History failed women. History as a discipline has neglected women. Now with the rising popularity of historical fiction women are being donated an alternative narrative.
The popularity of historical fiction is reflected in events such as the Edinburgh Women’s Fiction Festival. Where panels, despite their genres had heavily historical elements, such as gothic tales, mythology, and regency romances – suggesting there is something drawing readers, of all genres, to the past. This surge of historical fiction is valuable beyond the ritual of reading, historical fiction despite being anchored in entertainment, is being used as a channel to publish female-centred histories, largely for the first time.

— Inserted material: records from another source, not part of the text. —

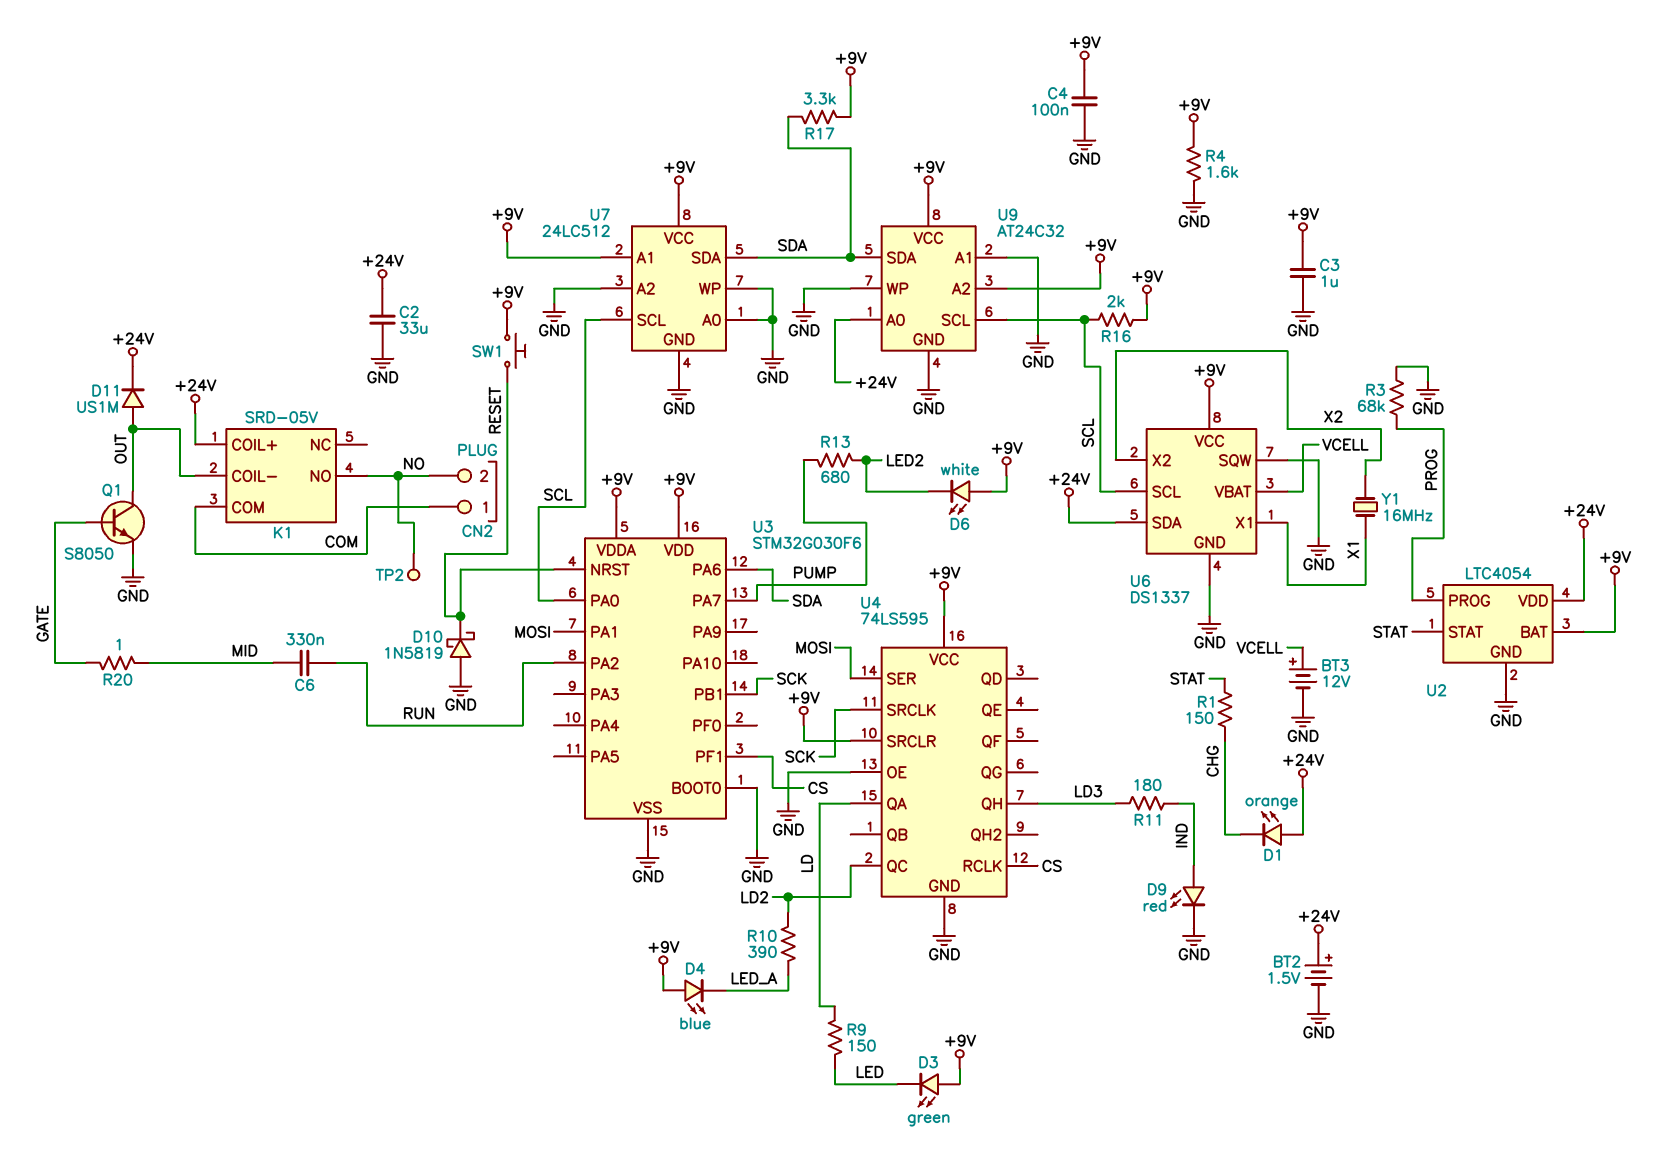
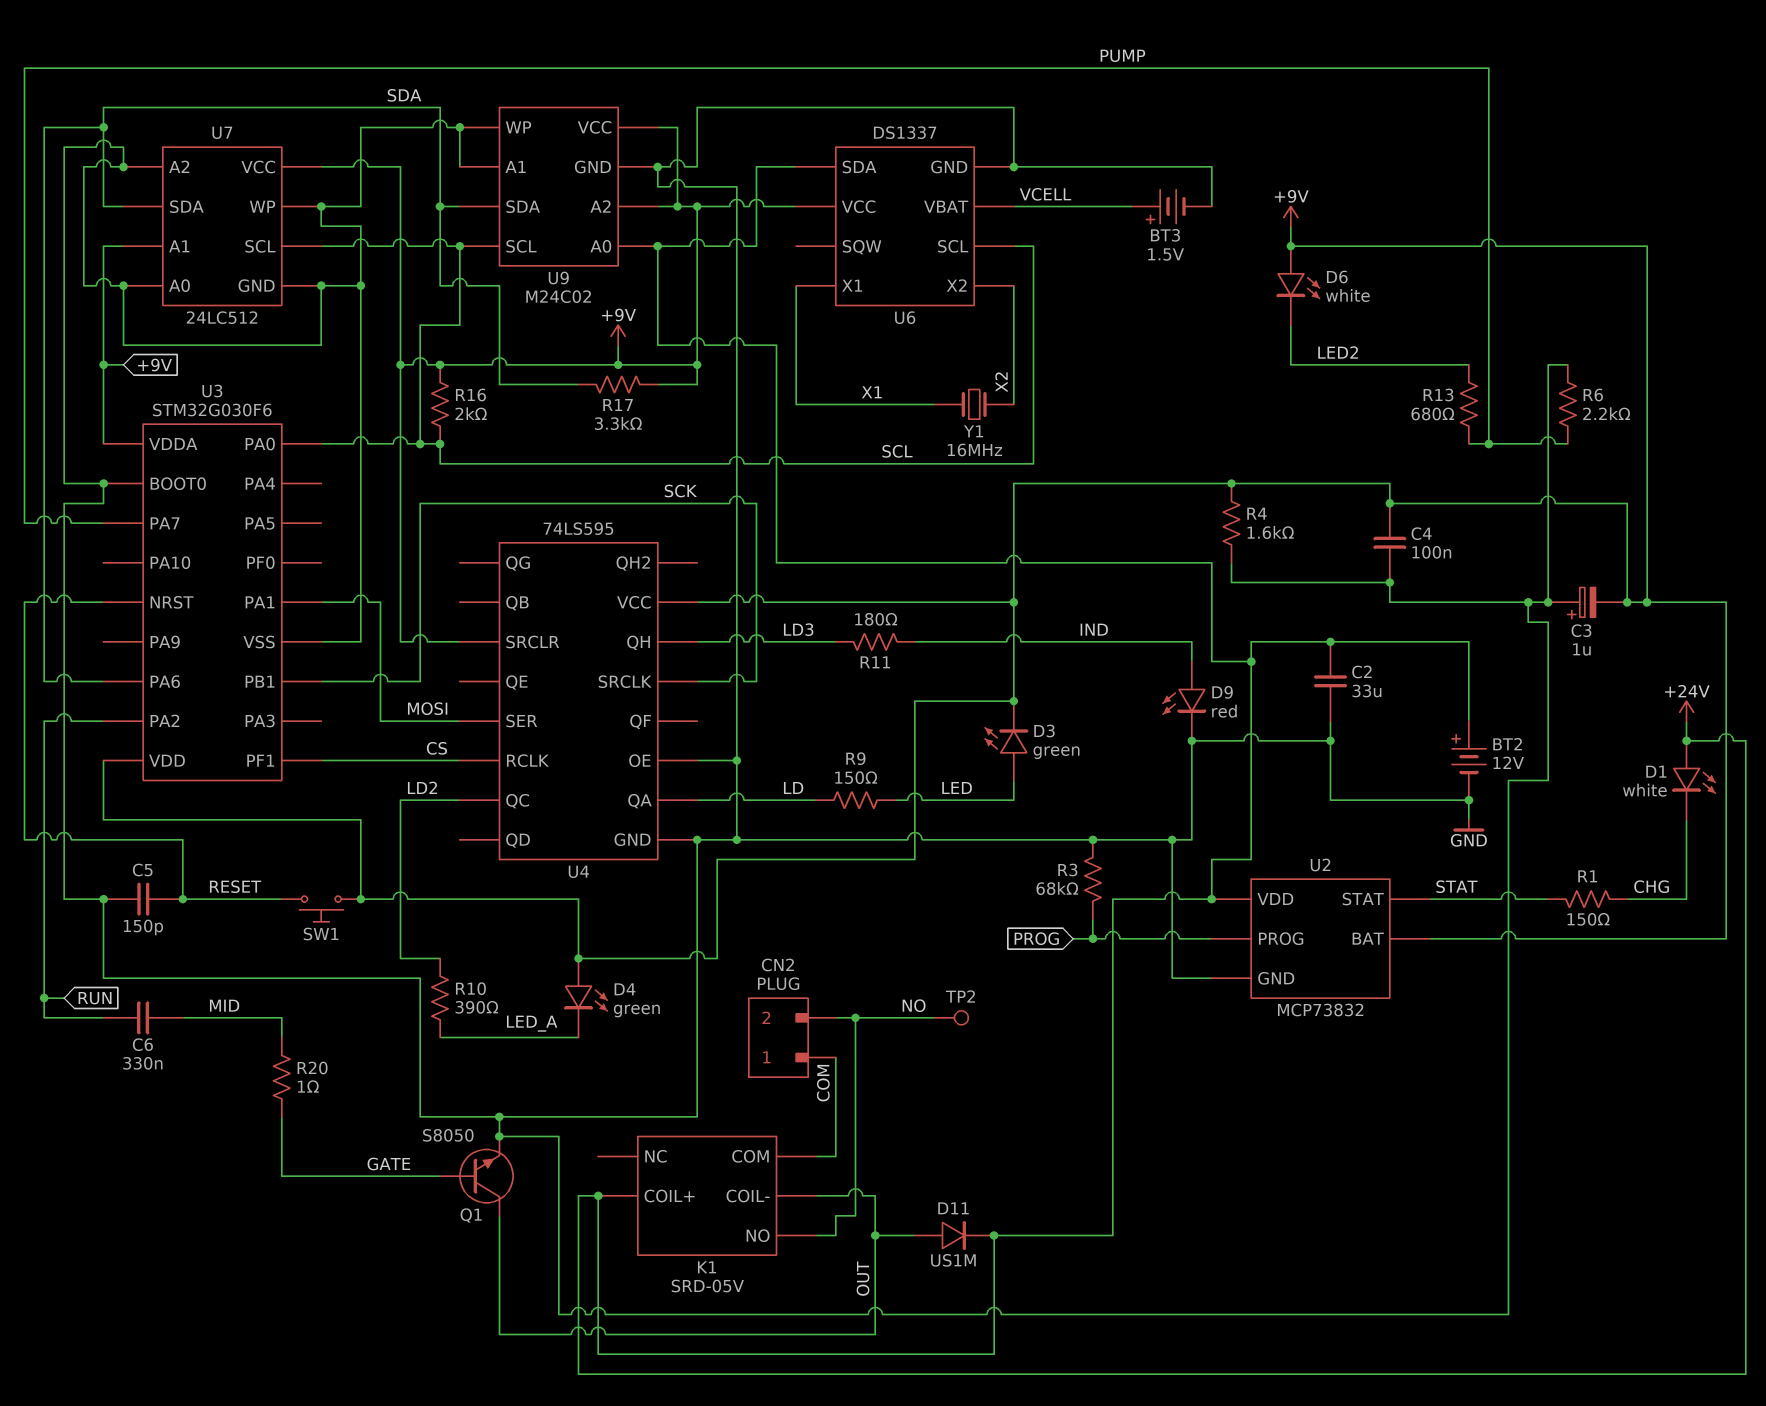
BT2: 1.5V (plus +24V, minus GND) -> 12V (plus +24V, minus GND)
BT3: 12V (plus VCELL, minus GND) -> 1.5V (plus VCELL, minus GND)
C3: 1uF (+9V, GND) -> 1uF (plus GND, minus +9V)
C5: none -> 150pF (GND, RESET)
D1: LED orange (A +24V, K CHG) -> LED white (A +24V, K CHG)
D3: LED green (A +9V, K LED) -> LED green (A LED, K +9V)
D4: LED blue (A +9V, K LED_A) -> LED green (A +9V, K LED_A)
D10: schottky 1N5819 (A GND, K RESET) -> none
R6: none -> 2.2k (GND, PUMP)
U2: LTC4054 -> MCP73832
U6 pin SQW: GND -> none
U9: AT24C32 -> M24C02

One author who acknowledged the weight of fiction in a historical setting was Rosie Hewlett, writer of female-centred Greek mythology. Hewlett stated, “History is the Biggest running Boys Club ever” (2024) and that she “feel[s] like it’s a feminist act to write these books and reassert ourselves in history” (2024).
We are currently seeing the flourish of historical fiction in popular culture, and regardless of intentions, these authors are giving previously voiceless women a narrative, agency or justice. These contemporary works are usually stories unheard, or misrepresented, they are documented “by men and for men… then the historians, who were all men” (Hewlett, 2024). Which explains why history has rarely highlighted the female experience.
The power in reading and writing historical fiction is that it allows girls and women to access the history that impacts or interests them- it provides them with, albeit fictional, access to the women that paved the way for them. Because “despite the massive proliferation of paper documents, of books, letters, business documents and ephemera that attends the historical moment of the twentieth century, still there are women’s stories that don’t seem to be regularly told”. (Battershill, et. al., 2024, p.7) Whilst historical fiction cannot be compared to academic works, it can foster curiosity or act as a starting point for further research. Further there is beauty in being able to access women’s stories, that have been told with care and respect – this is another advantage of having these stories from the perspective of women rather than accounts from the men who owned, ruled and burned them.
Retelling these histories is as close to justice as some women will get. One example of this would be Witch trial fiction, whereby authors study archives and supplementary records in order to find the story they wish to tell. A success of this is Naomi Kelsey’s The Burnings (2023) which provides two witches with an alibis, humanising and exonerating a young girl and a midwife whose names are synonymous with witchcraft to this day because of the written historical record. Historical fiction in this sense serves some kind of justice and in a world in which women have only relatively recently been taught to read and write, it is extraordinary that contemporary women are choosing to publish stories for their predecessors.

(Edinburgh Women’s Fiction Festival, 2025)
Bibliography
Battershill, C., Staveley, A., Wilson N., (2024) ‘Making Fields: Women in Publishing’ in Wilson, N., Battershill, N., Heywood, S., Joseph, M., La Penna, D., Southworth, H., Staveley, A., Gordon, E.W., (eds.) The Edinburgh Companion to Women in Publishing, 1900–2020, Edinburgh: Edinburgh University Press, pp.1-17.
Hewlett, R., (2025) Goddesses and Gorgons: Rediscovering magic and witchcraft in Greek mythology with Rosie Hewlett and Phoenicia Rogerson – chaired by Lizzie Tiffin [Online] 26 September 2025, Edinburgh. [Accessed: 10/10/25] Available from:https://www.crowdcast.io/c/biq4qfk0s0hh.
Kelsey, N., (2023) The Burnings. Manchester: HarperCollins Publishers.